人命・人権か経済か
高木郁朗【日本女子大学名誉教授】
ロシアによる野蛮な侵略戦争が続けられている。プーチンの手口は、人類に絶滅さえもたらしうる核の恐怖を脅迫の材料に使うだけ、ヒトラーにまさる。自分の身に鑑みれば、「我が亡きあとに洪水は来れ」、とうそぶいていたのに、亡くなるまえに洪水がやってきてしまった。洪水といえば、姿、形を変えつつ、人類を脅かす新型コロナ・ウィルスもおなじである。
プーチンとコロナの2つの洪水にかかわって、日本政府の政策に共通の怒りを感じている。どちらに対しても、日本政府には政策の原理というものがない。ロシアに関しては、G7諸国と連携して対策をとるといいつつ、日本が自ら積極的に、実効的な経済制裁を実行しようとはしない。ウクライナ人の命がどれだけ失われても、日本の天然ガス資源と出資企業に悪影響が及ばないようにサハリンの共同開発からは撤退しない。コロナ禍ではウイズ・コロナなどといった用語を使って、医療・保健システムの再構築を含む社会システムの改革は回避し続け、結果として何度にもわたる流行の波と万で数える人間の死を招いている。
この2つに共通しているのは、両立という名目で、人命・人権と経済とをはかりにかける、ということである。政府の本音では人命よりも経済の方を優先するということであろう。岸田内閣への支持率の動向をみても、国民の多数派は、この政策動向に批判のほこ先をむけてはいない。悲しいことである。

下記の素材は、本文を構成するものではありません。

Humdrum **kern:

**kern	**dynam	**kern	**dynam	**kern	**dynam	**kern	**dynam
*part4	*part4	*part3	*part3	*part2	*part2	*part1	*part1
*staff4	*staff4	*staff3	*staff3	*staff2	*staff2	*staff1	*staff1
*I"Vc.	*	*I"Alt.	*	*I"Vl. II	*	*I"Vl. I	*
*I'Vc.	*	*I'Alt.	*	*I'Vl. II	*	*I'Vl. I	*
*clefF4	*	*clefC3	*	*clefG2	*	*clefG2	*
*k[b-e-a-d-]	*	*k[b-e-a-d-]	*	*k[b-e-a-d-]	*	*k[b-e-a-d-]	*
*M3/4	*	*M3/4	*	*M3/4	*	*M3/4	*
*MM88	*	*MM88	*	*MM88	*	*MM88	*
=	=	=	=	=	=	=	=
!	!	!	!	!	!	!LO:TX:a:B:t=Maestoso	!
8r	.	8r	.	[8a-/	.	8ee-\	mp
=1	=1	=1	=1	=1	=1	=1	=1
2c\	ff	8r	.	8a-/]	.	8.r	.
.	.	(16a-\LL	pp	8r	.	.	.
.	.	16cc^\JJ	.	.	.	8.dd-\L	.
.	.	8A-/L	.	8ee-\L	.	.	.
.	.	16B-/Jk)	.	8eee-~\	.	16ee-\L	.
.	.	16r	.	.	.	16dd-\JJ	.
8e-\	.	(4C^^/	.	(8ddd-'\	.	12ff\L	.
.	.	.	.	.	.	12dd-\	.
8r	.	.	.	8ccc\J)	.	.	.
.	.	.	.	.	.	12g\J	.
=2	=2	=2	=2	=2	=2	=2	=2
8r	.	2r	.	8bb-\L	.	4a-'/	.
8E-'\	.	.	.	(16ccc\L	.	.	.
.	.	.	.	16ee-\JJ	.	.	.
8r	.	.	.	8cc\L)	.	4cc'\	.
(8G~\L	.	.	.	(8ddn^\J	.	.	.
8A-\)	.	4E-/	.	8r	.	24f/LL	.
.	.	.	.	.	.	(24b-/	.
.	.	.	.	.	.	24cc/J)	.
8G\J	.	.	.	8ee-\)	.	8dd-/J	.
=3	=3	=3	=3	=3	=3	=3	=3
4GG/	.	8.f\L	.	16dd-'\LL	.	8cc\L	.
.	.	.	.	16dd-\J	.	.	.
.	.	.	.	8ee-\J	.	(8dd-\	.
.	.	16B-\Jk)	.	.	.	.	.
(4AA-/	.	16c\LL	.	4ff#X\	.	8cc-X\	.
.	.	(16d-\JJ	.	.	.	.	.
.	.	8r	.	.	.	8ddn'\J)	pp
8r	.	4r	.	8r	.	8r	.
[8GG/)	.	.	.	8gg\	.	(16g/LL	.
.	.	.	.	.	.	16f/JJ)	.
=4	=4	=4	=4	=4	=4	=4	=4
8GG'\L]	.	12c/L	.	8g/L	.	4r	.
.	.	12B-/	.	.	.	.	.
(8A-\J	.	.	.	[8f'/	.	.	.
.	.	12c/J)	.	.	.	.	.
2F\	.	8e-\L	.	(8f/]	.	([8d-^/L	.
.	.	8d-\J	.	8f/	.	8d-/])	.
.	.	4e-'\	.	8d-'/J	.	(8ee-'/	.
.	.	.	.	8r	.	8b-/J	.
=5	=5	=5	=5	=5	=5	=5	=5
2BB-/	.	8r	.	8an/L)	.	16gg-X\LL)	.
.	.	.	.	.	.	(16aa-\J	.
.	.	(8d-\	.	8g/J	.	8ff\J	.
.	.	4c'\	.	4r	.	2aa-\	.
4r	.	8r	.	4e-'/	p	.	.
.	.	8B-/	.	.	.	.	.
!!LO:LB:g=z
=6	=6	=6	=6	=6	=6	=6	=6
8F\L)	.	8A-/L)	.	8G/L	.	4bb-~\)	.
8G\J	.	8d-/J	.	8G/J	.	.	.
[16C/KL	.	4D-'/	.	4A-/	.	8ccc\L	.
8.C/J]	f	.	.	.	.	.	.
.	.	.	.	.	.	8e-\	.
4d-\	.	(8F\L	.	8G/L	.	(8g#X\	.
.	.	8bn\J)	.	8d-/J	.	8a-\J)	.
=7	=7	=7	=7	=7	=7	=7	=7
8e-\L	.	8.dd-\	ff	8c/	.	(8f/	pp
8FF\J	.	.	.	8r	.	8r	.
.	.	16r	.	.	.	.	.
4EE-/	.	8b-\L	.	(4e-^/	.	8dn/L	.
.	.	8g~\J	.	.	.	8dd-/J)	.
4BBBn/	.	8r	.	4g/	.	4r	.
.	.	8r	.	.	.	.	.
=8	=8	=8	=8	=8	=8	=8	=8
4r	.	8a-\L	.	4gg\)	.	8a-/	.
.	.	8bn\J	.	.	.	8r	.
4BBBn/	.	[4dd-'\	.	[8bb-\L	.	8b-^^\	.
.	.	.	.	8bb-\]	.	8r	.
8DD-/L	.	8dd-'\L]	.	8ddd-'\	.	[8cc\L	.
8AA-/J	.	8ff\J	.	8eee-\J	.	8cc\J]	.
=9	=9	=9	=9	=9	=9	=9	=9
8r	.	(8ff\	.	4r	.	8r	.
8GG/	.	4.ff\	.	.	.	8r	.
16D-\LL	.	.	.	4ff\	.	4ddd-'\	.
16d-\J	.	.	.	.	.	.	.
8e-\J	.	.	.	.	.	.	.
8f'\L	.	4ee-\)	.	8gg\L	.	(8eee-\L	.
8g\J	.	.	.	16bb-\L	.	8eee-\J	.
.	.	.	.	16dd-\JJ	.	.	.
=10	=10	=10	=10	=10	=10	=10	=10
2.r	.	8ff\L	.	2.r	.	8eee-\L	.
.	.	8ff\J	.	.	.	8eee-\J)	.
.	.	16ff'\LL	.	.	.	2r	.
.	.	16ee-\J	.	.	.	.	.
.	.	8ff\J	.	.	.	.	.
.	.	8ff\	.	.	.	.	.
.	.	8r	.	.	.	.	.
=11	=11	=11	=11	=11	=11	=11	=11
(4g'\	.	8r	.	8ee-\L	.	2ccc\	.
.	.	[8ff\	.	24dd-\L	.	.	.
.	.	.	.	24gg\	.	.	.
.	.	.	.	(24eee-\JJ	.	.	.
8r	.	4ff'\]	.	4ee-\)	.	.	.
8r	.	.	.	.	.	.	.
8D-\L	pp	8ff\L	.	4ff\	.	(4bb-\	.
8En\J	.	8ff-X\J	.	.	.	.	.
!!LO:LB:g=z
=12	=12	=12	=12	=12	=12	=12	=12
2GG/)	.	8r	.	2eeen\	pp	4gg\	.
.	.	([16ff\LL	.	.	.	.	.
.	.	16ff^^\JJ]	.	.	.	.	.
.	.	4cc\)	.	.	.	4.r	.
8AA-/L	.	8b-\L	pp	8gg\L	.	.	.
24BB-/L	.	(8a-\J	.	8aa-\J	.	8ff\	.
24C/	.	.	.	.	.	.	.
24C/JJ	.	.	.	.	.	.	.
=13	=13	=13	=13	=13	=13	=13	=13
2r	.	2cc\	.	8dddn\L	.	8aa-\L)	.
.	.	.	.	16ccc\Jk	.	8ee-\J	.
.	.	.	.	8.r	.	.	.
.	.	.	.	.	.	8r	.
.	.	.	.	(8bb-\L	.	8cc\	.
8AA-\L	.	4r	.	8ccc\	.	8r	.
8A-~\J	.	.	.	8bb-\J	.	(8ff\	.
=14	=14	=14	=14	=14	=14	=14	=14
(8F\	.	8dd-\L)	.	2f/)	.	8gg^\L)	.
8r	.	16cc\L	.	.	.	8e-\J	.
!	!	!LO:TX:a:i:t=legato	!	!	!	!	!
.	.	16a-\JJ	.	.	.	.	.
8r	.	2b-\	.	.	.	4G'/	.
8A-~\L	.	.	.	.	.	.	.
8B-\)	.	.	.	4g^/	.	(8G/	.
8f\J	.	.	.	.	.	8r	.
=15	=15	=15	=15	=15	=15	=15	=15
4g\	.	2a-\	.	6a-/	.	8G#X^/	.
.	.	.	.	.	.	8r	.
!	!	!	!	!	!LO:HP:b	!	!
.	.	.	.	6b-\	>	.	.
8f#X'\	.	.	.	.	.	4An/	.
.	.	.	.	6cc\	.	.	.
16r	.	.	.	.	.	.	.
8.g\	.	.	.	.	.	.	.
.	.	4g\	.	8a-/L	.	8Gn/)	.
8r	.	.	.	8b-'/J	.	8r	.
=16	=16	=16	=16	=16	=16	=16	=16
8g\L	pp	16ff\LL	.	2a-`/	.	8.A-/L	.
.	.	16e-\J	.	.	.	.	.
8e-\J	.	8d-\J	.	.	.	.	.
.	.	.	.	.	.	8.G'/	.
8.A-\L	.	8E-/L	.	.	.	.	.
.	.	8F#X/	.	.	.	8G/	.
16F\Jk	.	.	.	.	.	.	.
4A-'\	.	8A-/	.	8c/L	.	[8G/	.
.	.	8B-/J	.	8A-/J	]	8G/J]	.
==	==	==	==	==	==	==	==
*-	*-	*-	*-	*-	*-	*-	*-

たしかに非人間的な侵略戦争を続けるロシアに対して有効な打撃を与える経済制裁を実施すれば、エネルギーや食料品価格の高騰といったかたちで、火の粉は国民にも降りかかる。基本的人権を侵さないという原則のもとで徹底したコロナ禍に対抗するためには、費用の点からも社会活動の面からも国民の負担は大きくなる。それでも、政府は、国際面でも国内面でも、人命・人権がすべてに優先する政策を展開すべきである。それは短期的には国民負担が大きくなっても、長期的にはいまより良好な経済環境と社会システムと人間関係をつくる端緒となるはずである。